The Clash, “London Calling,” Epic Records. I haven’t listened to this whole album in years. Gee whillikers! It holds up fine. I remember loving it when it came out, but not really understanding just how much it was infused by American roots music, from rockabilly to New Orleans r’n’b. Now, I can hear those styles being tweaked by the Clash’s limitations, and the sheer guts it took to stand up to these influences and say, “Fuck it! We’re trying to be the greatest rock’n’roll band in the world!” Maybe they never really were the greatest, but they had the most heart, and their records are immune to criticism on my part.

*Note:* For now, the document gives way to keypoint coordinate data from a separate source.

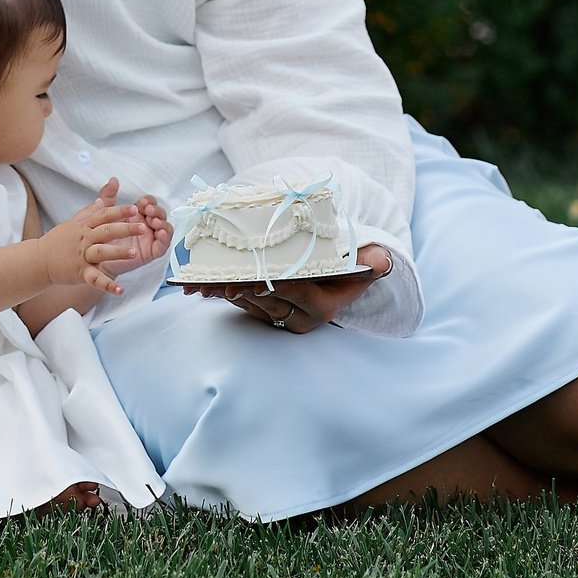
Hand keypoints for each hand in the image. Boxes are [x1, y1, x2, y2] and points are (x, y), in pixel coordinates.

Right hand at [41, 178, 149, 294]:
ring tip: (136, 253)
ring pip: (102, 252)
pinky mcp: (79, 273)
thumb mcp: (72, 223)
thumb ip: (88, 213)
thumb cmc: (57, 241)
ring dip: (119, 252)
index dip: (119, 211)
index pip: (104, 215)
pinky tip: (120, 289)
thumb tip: (101, 201)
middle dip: (126, 228)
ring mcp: (82, 256)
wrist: (38, 260)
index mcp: (84, 226)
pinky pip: (94, 279)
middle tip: (143, 227)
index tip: (135, 209)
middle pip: (106, 231)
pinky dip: (107, 285)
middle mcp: (84, 239)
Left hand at [101, 192, 170, 274]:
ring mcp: (150, 238)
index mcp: (137, 214)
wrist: (96, 257)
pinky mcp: (151, 252)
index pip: (150, 203)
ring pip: (165, 228)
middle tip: (149, 211)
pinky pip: (163, 245)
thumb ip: (108, 196)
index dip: (149, 201)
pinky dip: (165, 238)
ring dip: (163, 223)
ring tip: (155, 222)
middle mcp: (146, 225)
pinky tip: (160, 234)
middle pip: (160, 214)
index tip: (143, 202)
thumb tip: (113, 180)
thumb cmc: (101, 236)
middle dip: (157, 211)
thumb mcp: (103, 213)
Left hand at [182, 244, 391, 333]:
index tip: (244, 282)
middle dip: (235, 289)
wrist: (340, 278)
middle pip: (263, 300)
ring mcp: (281, 317)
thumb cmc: (350, 264)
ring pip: (248, 303)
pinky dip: (220, 292)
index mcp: (323, 306)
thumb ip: (373, 259)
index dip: (267, 286)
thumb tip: (381, 260)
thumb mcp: (366, 260)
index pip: (292, 292)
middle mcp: (301, 317)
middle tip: (209, 283)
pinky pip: (241, 303)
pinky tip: (201, 285)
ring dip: (220, 291)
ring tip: (196, 283)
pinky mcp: (264, 314)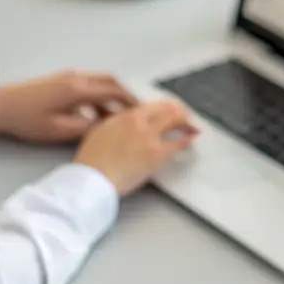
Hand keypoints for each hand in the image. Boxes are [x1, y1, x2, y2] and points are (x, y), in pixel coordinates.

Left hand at [0, 70, 134, 144]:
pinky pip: (90, 85)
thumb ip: (87, 127)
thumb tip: (108, 126)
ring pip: (101, 82)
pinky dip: (100, 96)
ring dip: (113, 96)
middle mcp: (77, 78)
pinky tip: (99, 114)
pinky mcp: (63, 81)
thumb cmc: (28, 120)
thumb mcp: (59, 130)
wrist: (1, 106)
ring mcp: (69, 77)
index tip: (145, 112)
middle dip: (127, 95)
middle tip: (139, 112)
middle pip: (111, 81)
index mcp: (77, 89)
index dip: (132, 101)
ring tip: (121, 117)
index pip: (114, 91)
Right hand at [73, 100, 198, 195]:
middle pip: (166, 109)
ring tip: (192, 126)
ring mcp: (150, 137)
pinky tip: (191, 139)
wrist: (93, 178)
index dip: (164, 106)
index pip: (151, 105)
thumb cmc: (91, 159)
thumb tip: (122, 121)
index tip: (169, 109)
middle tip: (185, 116)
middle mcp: (139, 122)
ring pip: (174, 121)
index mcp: (124, 116)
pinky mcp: (157, 155)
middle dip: (178, 111)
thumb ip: (115, 123)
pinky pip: (178, 143)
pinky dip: (186, 139)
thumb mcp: (99, 131)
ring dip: (185, 122)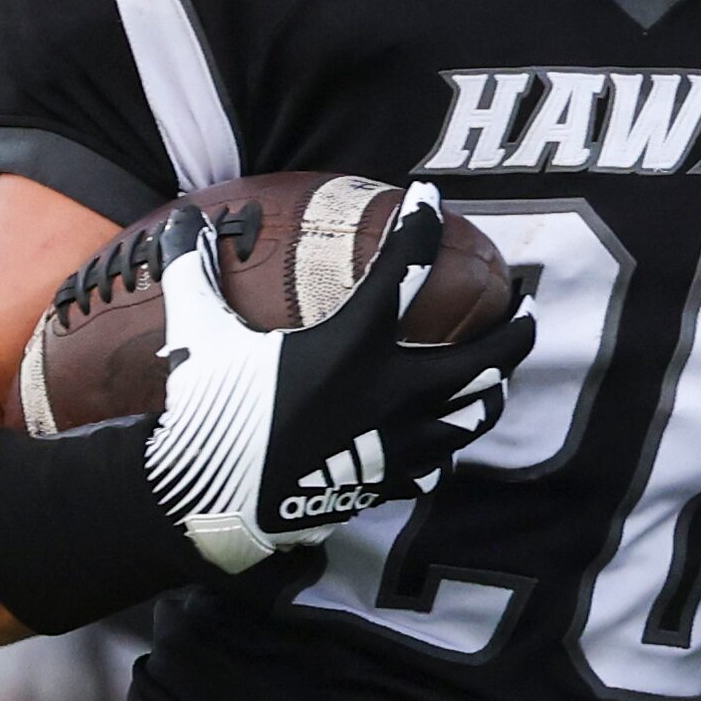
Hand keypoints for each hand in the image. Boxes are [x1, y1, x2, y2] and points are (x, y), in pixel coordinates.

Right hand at [145, 183, 534, 575]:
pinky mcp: (386, 484)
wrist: (207, 504)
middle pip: (484, 358)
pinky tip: (444, 437)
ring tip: (498, 374)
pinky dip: (446, 447)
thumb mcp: (201, 335)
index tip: (431, 197)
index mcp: (353, 345)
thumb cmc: (208, 411)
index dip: (421, 224)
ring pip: (474, 416)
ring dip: (492, 390)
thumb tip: (175, 224)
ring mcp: (396, 444)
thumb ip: (195, 274)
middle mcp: (391, 391)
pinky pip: (436, 465)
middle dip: (515, 330)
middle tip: (525, 306)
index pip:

Jay and the Americans, “Absolutely the Best,” Fuel 2000 Records. These guys really were as square as the red sweaters and white turtlenecks they wear in the cover photo. Which is not to say that “Come a Little Bit Closer” (written by Spector, Mann, & Weil, if you want to check out the pedigree) isn’t one of the great singles of the sixties. Or to say that listening to them tackling these other Brill Building and similar songs isn’t a pleasure. Jay had a clean voice, though not exactly an interpretative one. Imagine Elvis Presley singing any of these cuts, and you’ll know exactly what he was missing. I wonder if all these guys are good grandparents now.

The Fleshtones, “Do You Swing?”, Yep Roc Records. Listening to this record again the next day, and the songs are starting to hit harder. Why should a band change over 25 years? As long as they have nailed a way to rock, let them keep on keeping on. Long may the Fleshtones live.

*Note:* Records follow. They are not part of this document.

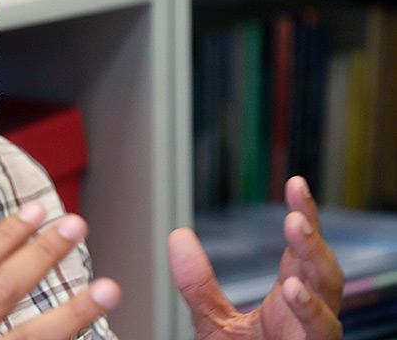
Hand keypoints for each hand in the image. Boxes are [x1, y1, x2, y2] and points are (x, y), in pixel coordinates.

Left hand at [168, 176, 343, 338]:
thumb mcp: (214, 322)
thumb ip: (197, 284)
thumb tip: (177, 235)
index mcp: (290, 299)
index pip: (301, 251)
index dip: (303, 216)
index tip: (296, 182)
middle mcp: (308, 316)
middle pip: (322, 269)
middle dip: (312, 238)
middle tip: (295, 210)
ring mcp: (314, 338)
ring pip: (329, 300)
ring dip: (314, 267)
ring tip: (296, 234)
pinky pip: (320, 336)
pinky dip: (310, 313)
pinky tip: (294, 290)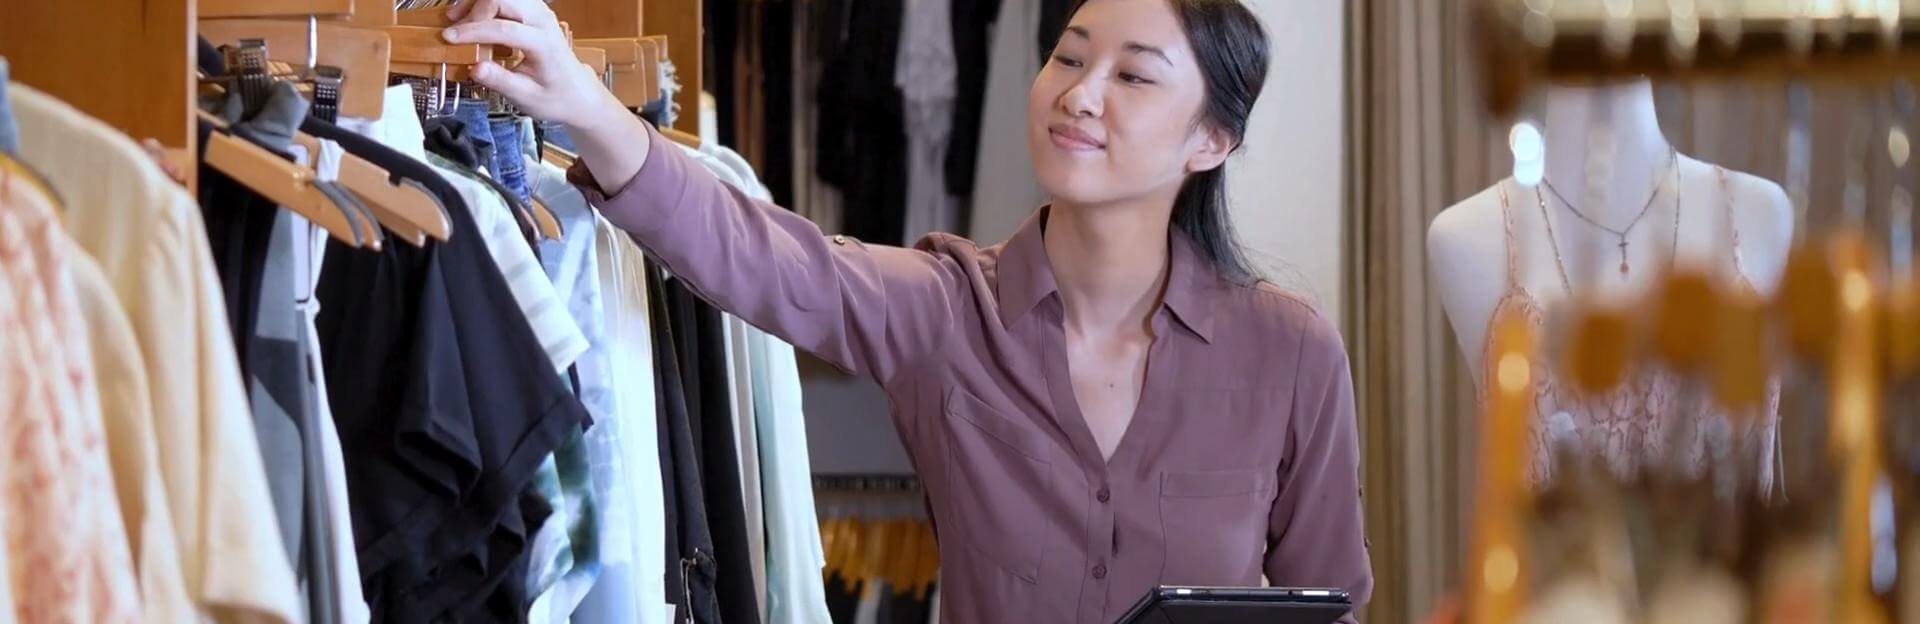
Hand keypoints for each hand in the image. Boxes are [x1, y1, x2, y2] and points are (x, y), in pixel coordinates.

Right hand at [441, 0, 623, 130]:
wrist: (578, 92)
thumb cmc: (555, 97)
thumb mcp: (526, 98)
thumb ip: (500, 81)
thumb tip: (474, 68)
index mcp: (544, 44)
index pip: (504, 28)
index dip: (473, 31)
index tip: (449, 38)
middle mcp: (544, 21)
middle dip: (474, 10)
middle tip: (453, 28)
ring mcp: (541, 12)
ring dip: (478, 3)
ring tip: (457, 19)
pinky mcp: (535, 10)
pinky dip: (486, 3)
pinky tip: (473, 17)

James Blood Ulmer, “Memphis Blood: The Sun Sessions,” Hyena Records. Take the legendary harmolodic jazz guitarist and set him loose in Memphis playing classic blues songs. It’s a little odd at first, as longtime Ulmer fans may wonder why he’s not pushing these things into a fraggled stratosphere, while blues fans may wonder why there are so many odd guitar bits that fly away from the safe confines of the familiar chord progressions. But, the combination is ultimately enjoyable, since it provides a grounding to Ulmer’s fancies, and a new fancy to the blues grounding.